Monta seu projeto do “perfume original”, um perfume que guarde a essência da paixão humana presente numa virgem. As virgens remetem ao divino, ao mais elevado, diferentes virgens compondo um panteão de “deusas sacrificadas” para preservar eternamente a paixão. Mas somente as virgens da nobreza têm nome: Françoise, Albine e aquela que foi para Grenouille a expressão máxima da paixão. As demais, camponesas, burguesas ou ainda membro da Igreja faziam parte do grupo dos sem nome, da massa.

A descoberta da fórmula racional de produção da essência que traria ao mundo o “perfume original” – os quatro acordes de cabeça, os quatro acordes de coração, os quatro acordes de fundo e a 13ª essência final – é feita, paradoxalmente, junto à “impureza”, uma prostituta. Na busca (ir)racional da paixão, vale qualquer estratégia.

Ignorantes do projeto, membros da sociedade pré-revolucionária, buscam um assassino que não teme a justiça social- Fórum, desafia a racionalidade cientifica – pai de Laura – e desdenha de Deus – Bispo. Uma sociedade frágil diante daquele que, mesmo sendo ninguém para todos, por meio do método da enfleurage extraía o óleo essencial das virgens.

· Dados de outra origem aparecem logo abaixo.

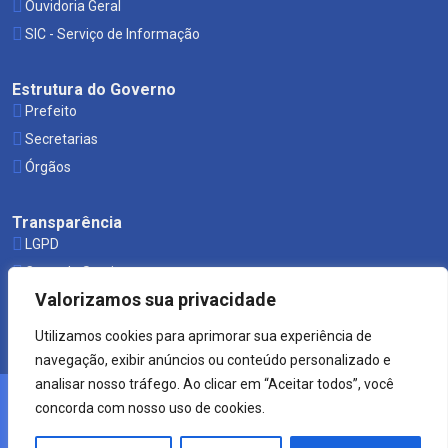
Ouvidoria Geral
SIC - Serviço de Informação
Estrutura do Governo
Prefeito
Secretarias
Órgãos
Transparência
LGPD
Carta de Serviços
Valorizamos sua privacidade
Leis Municipais
Utilizamos cookies para aprimorar sua experiência de
navegação, exibir anúncios ou conteúdo personalizado e
analisar nosso tráfego. Ao clicar em “Aceitar todos”, você
concorda com nosso uso de cookies.
© 2021 Prefeitura de Mucuri.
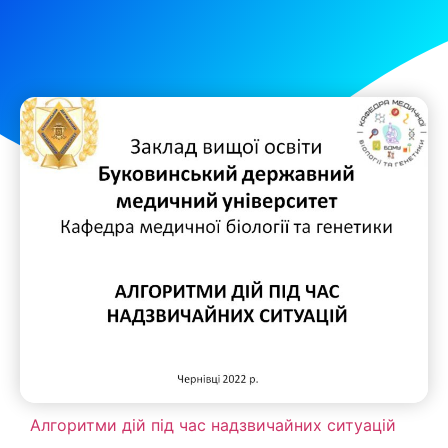
Алгоритми дій під час надзвичайних ситуацій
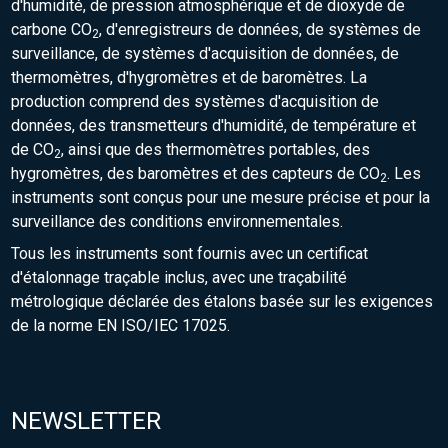
d'humidité, de pression atmosphérique et de dioxyde de
carbone CO
, d'enregistreurs de données, de systèmes de
2
surveillance, de systèmes d'acquisition de données, de
thermomètres, d'hygromètres et de baromètres. La
production comprend des systèmes d'acquisition de
données, des transmetteurs d'humidité, de température et
de CO
, ainsi que des thermomètres portables, des
2
hygromètres, des baromètres et des capteurs de CO
. Les
2
instruments sont conçus pour une mesure précise et pour la
surveillance des conditions environnementales.
Tous les instruments sont fournis avec un certificat
d'étalonnage traçable inclus, avec une traçabilité
métrologique déclarée des étalons basée sur les exigences
de la norme EN ISO/IEC 17025.
NEWSLETTER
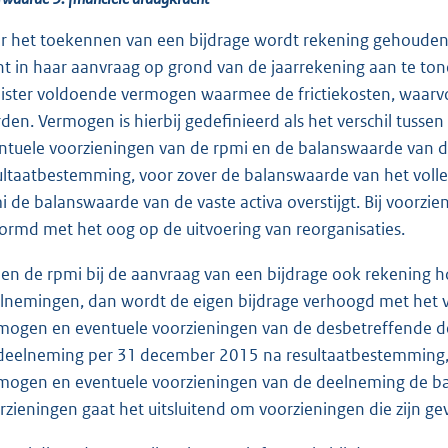
r het toekennen van een bijdrage wordt rekening gehouden 
nt in haar aanvraag op grond van de jaarrekening aan te tone
ister voldoende vermogen waarmee de frictiekosten, waarv
den. Vermogen is hierbij gedefinieerd als het verschil tuss
ntuele voorzieningen van de rpmi en de balanswaarde van d
ultaatbestemming, voor zover de balanswaarde van het voll
i de balanswaarde van de vaste activa overstijgt. Bij voorzie
ormd met het oog op de uitvoering van reorganisaties.
ien de rpmi bij de aanvraag van een bijdrage ook rekening 
lnemingen, dan wordt de eigen bijdrage verhoogd met het ve
mogen en eventuele voorzieningen van de desbetreffende d
deelneming per 31 december 2015 na resultaatbestemming, 
mogen en eventuele voorzieningen van de deelneming de bala
rzieningen gaat het uitsluitend om voorzieningen die zijn g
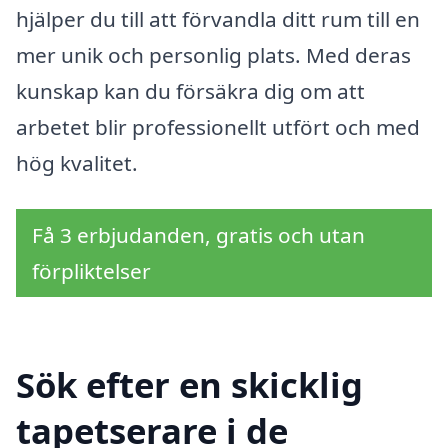
hjälper du till att förvandla ditt rum till en
mer unik och personlig plats. Med deras
kunskap kan du försäkra dig om att
arbetet blir professionellt utfört och med
hög kvalitet.
Få 3 erbjudanden, gratis och utan
förpliktelser
Sök efter en skicklig
tapetserare i de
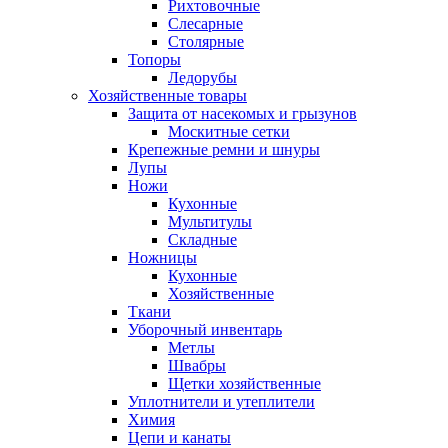
Рихтовочные
Слесарные
Столярные
Топоры
Ледорубы
Хозяйственные товары
Защита от насекомых и грызунов
Москитные сетки
Крепежные ремни и шнуры
Лупы
Ножи
Кухонные
Мультитулы
Складные
Ножницы
Кухонные
Хозяйственные
Ткани
Уборочный инвентарь
Метлы
Швабры
Щетки хозяйственные
Уплотнители и утеплители
Химия
Цепи и канаты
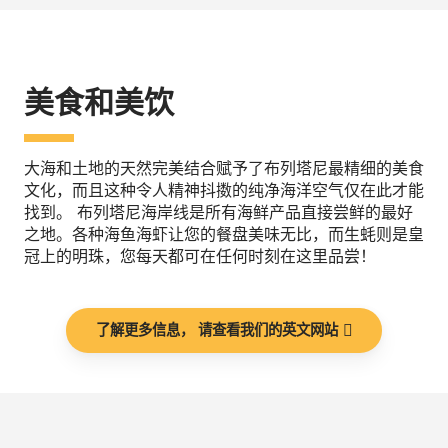
美食和美饮
大海和土地的天然完美结合赋予了布列塔尼最精细的美食
文化，而且这种令人精神抖擞的纯净海洋空气仅在此才能
找到。 布列塔尼海岸线是所有海鲜产品直接尝鲜的最好
之地。各种海鱼海虾让您的餐盘美味无比，而生蚝则是皇
冠上的明珠，您每天都可在任何时刻在这里品尝！
了解更多信息， 请查看我们的英文网站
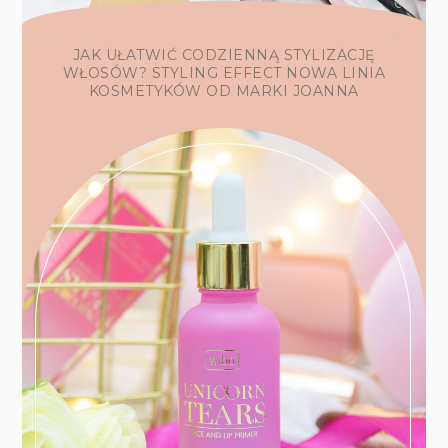
JAK UŁATWIĆ CODZIENNĄ STYLIZACJĘ
WŁOSÓW? STYLING EFFECT NOWA LINIA
KOSMETYKÓW OD MARKI JOANNA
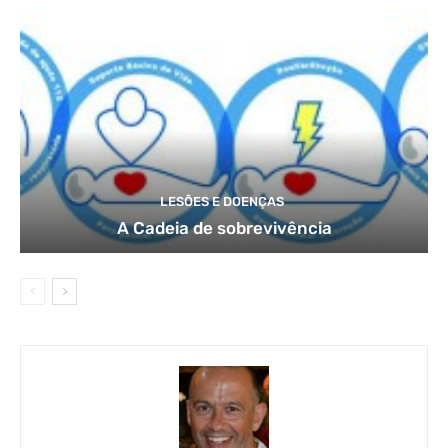
LESÕES E DOENÇAS
A Cadeia de sobrevivência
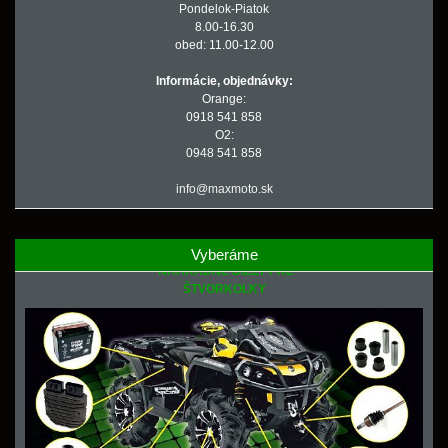
Pondelok-Piatok
8.00-16.30
obed: 11.00-12.00
Informácie, objednávky:
Orange:
0918 541 858
O2:
0948 541 858
info@maxmoto.sk
Vyberáme
NÁHRADNÉ DIELY PRE
ŠTVORKOLKY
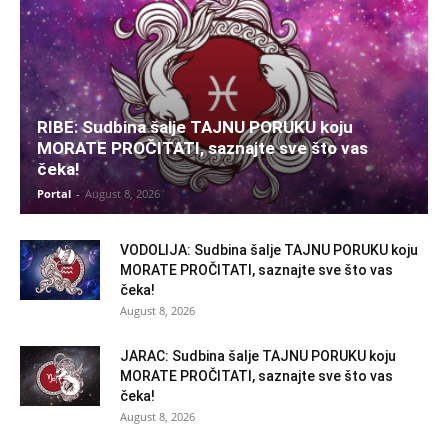
RIBE: Sudbina šalje TAJNU PORUKU koju
MORATE PROČITATI, saznajte sve što vas
čeka!
Portal
-
August 8, 2026
VODOLIJA: Sudbina šalje TAJNU PORUKU koju
MORATE PROČITATI, saznajte sve što vas
čeka!
August 8, 2026
JARAC: Sudbina šalje TAJNU PORUKU koju
MORATE PROČITATI, saznajte sve što vas
čeka!
August 8, 2026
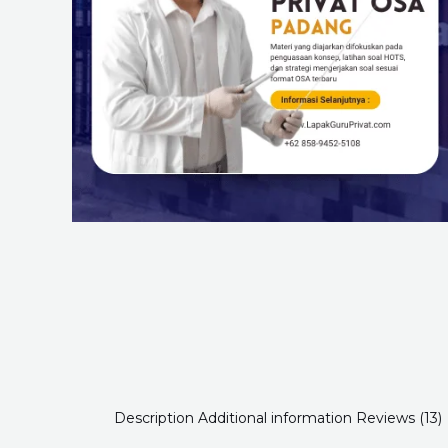
Description
Additional information
Reviews (13)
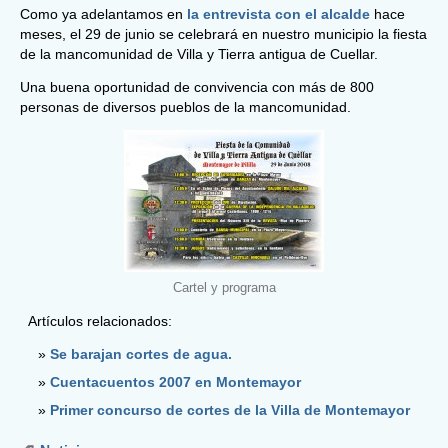
Como ya adelantamos en
la entrevista con el alcalde
hace
meses, el 29 de junio se celebrará en nuestro municipio la fiesta
de la mancomunidad de Villa y Tierra antigua de Cuellar.
Una buena oportunidad de convivencia con más de 800
personas de diversos pueblos de la mancomunidad.
Cartel y programa
Artículos relacionados:
Se barajan cortes de agua.
Cuentacuentos 2007 en Montemayor
Primer concurso de cortes de la Villa de Montemayor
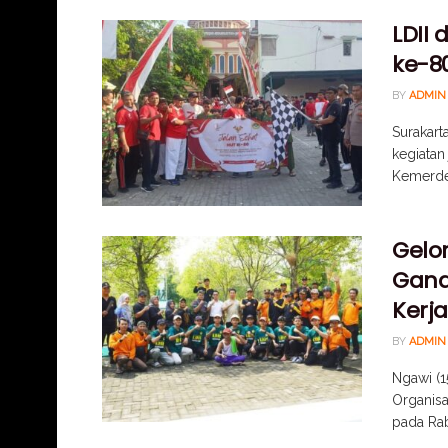
LDII
ke-80
BY
ADMIN
Surakart
kegiatan
Kemerdek
Gelo
Gand
Kerja
BY
ADMIN
Ngawi (
Organisa
pada Rabu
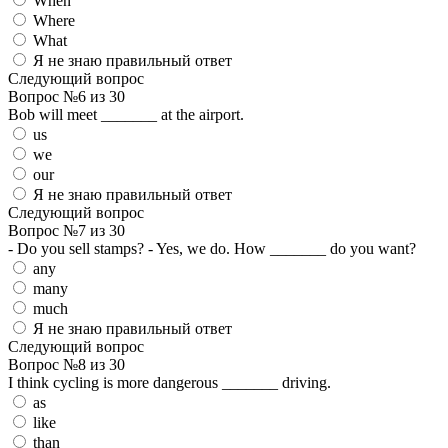
When
Where
What
Я не знаю правильный ответ
Следующий вопрос
Вопрос №6 из 30
Bob will meet _______ at the airport.
us
we
our
Я не знаю правильный ответ
Следующий вопрос
Вопрос №7 из 30
- Do you sell stamps? - Yes, we do. How _______ do you want?
any
many
much
Я не знаю правильный ответ
Следующий вопрос
Вопрос №8 из 30
I think cycling is more dangerous _______ driving.
as
like
than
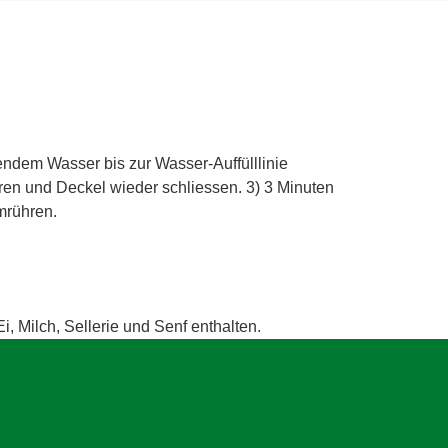
endem Wasser bis zur Wasser-Auffülllinie
ren und Deckel wieder schliessen. 3) 3 Minuten
mrühren.
i, Milch, Sellerie und Senf enthalten.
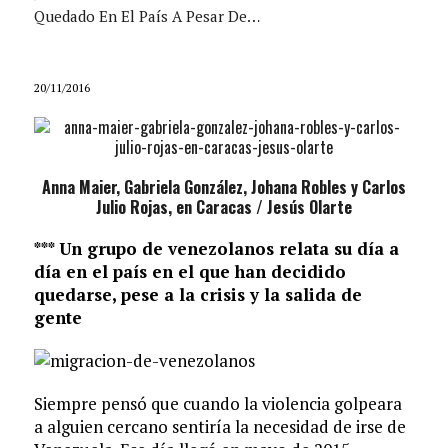
Quedado En El País A Pesar De…
20/11/2016
Anna Maier, Gabriela González, Johana Robles y Carlos
Julio Rojas, en Caracas / Jesús Olarte
*** Un grupo de venezolanos relata su día a
día en el país en el que han decidido
quedarse, pese a la crisis y la salida de
gente
Siempre pensó que cuando la violencia golpeara
a alguien cercano sentiría la necesidad de irse de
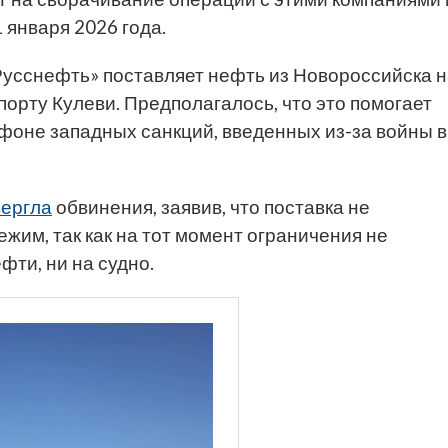
 января 2026 года.
«Русснефть» поставляет нефть из Новороссийска 
орту Кулеви. Предполагалось, что это помогает
фоне западных санкций, введенных из-за войны в
ергла
обвинения, заявив, что поставка не
им, так как на тот момент ограничения не
фти, ни на судно.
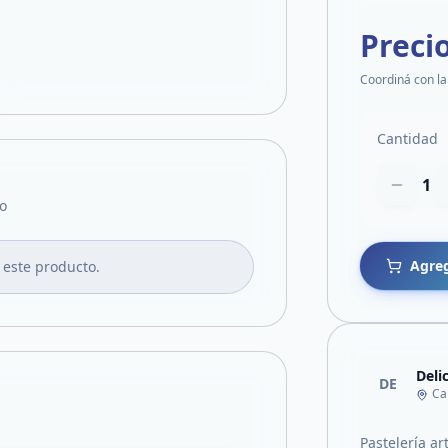
Preci
Coordiná con la
Cantidad
1
o
Agreg
 este producto.
Deli
DE
Ca
Pastelería ar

Conquista - o aroma do vazio

Jean Baptiste atinge seu objetivo. Prova, mais para si mesmo do que para o mundo, que era capaz de produzir o “perfume original” – que podemos entender como primordial, primitivo e originário, coincidentemente feminino – um perfume para um mundo e uma sociedade que se masculinizava, que se banhava cada vez mais de racionalidade. Um mundo onde a 13ª essência vem de Laura, “a coroa de folhas de louro” que adornava a cabeça dos imperadores, ruiva de paixão, como a primeira.

Mas ao chegar lá se depara com a ausência. Ao perceber que tinha poder de controlar a tudo e a todos, que era praticamente Deus depara-se com o vazio que só pode ser preenchido com a paixão encarnada. Ao ver, pela primeira vez corpos solitários apaixonados que se completavam nas trocas tem a máxima experiência do vazio.

Para ele não há mais como conter tal descoberta. Desolado e perdido em sua racionalidade banha-se de paixão, de seu Perfume Original. A única saída para o vazio era ter, ao menos uma vez, “com-paixão”.

Retorna ao seu local de origem e ao transformar-se em alimento tem seu primeiro e único ato de amor.